# Router Page Lockup



## Red Hat (Apr 12, 2005)

I can't seem to get in my router page now, I have a D-Link 524 router. Whenever I go to http://192.168.0.1 it will NOT load.


----------



## johnwill (Sep 26, 2002)

Does it time out? Does the router still work? Do you still have Internet access through the router? Have you power cycled the router? Can other connected computers access the router's setup page?


----------



## Red Hat (Apr 12, 2005)

No, it doesn't time out it but it doesn't load either and I can still get online w/ the router.


----------



## JamesO (Mar 30, 2005)

What browser are you using, have you tried IE?

Can you ping the address? Has the default router IP address been changed?

JamesO


----------



## Terrister (Apr 18, 2005)

Have you tried to reset the router? There is a small hole next to the power plug. Stick a paper clip into the hole and hold it for 10 seconds. The router should reboot after this. Then try to connect. 

Check your setup info after this. On some it wipes every thing out.


----------



## Volt-Schwibe (Jan 12, 2003)

i agree with terrister.

it almost sounds like you changed the page's address on the lan.

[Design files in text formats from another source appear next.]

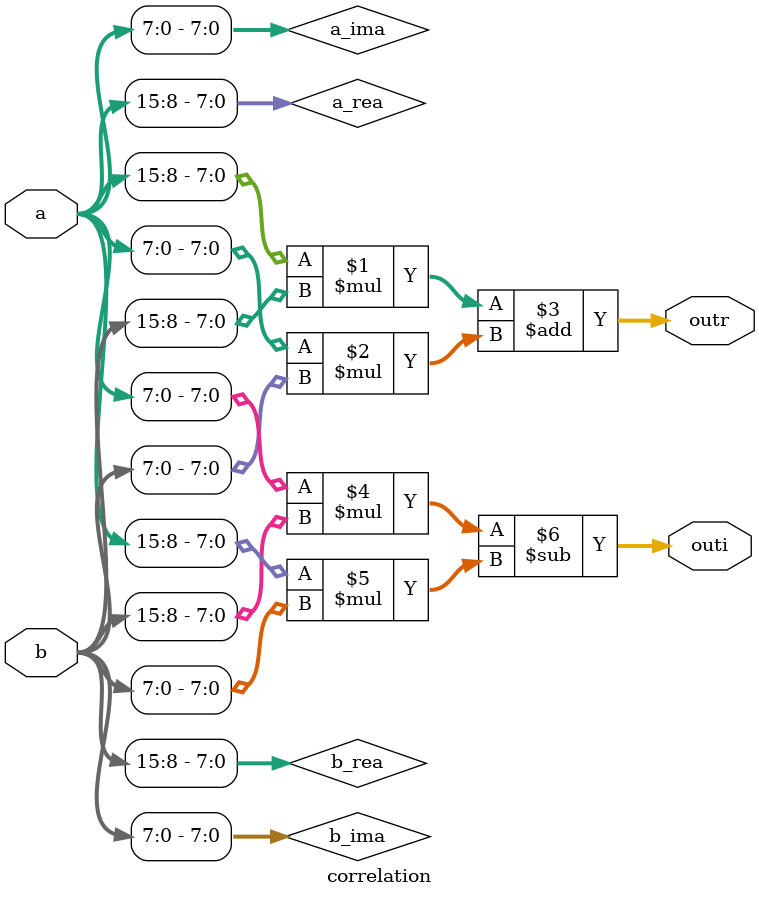
<source format=v>
module correlation(outr,outi,a,b);
    input [15:0] a, b;
    output signed [17:0] outr, outi;
    wire signed [7:0] a_rea, a_ima, b_rea, b_ima;
    assign a_rea = a[15:8]; assign a_ima = a[7:0];
    assign b_rea = b[15:8]; assign b_ima = b[7:0];
    assign outr = a_rea*b_rea + a_ima*b_ima;
    assign outi = a_ima*b_rea - a_rea*b_ima;
endmodule
</source>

i did that once, and it had me flat stumped for days, but a reset fixed it.


----------



## johnwill (Sep 26, 2002)

Open a command prompt and type IPCONFIG.

The Default Gateway address is the address of the router. It's hard to imagine that you can't access that, as mentioned previously, it might be a different address than you're looking for.


----------



## dawa556 (Jun 22, 2008)

How can i decrease upload and download speed in broadband service?


----------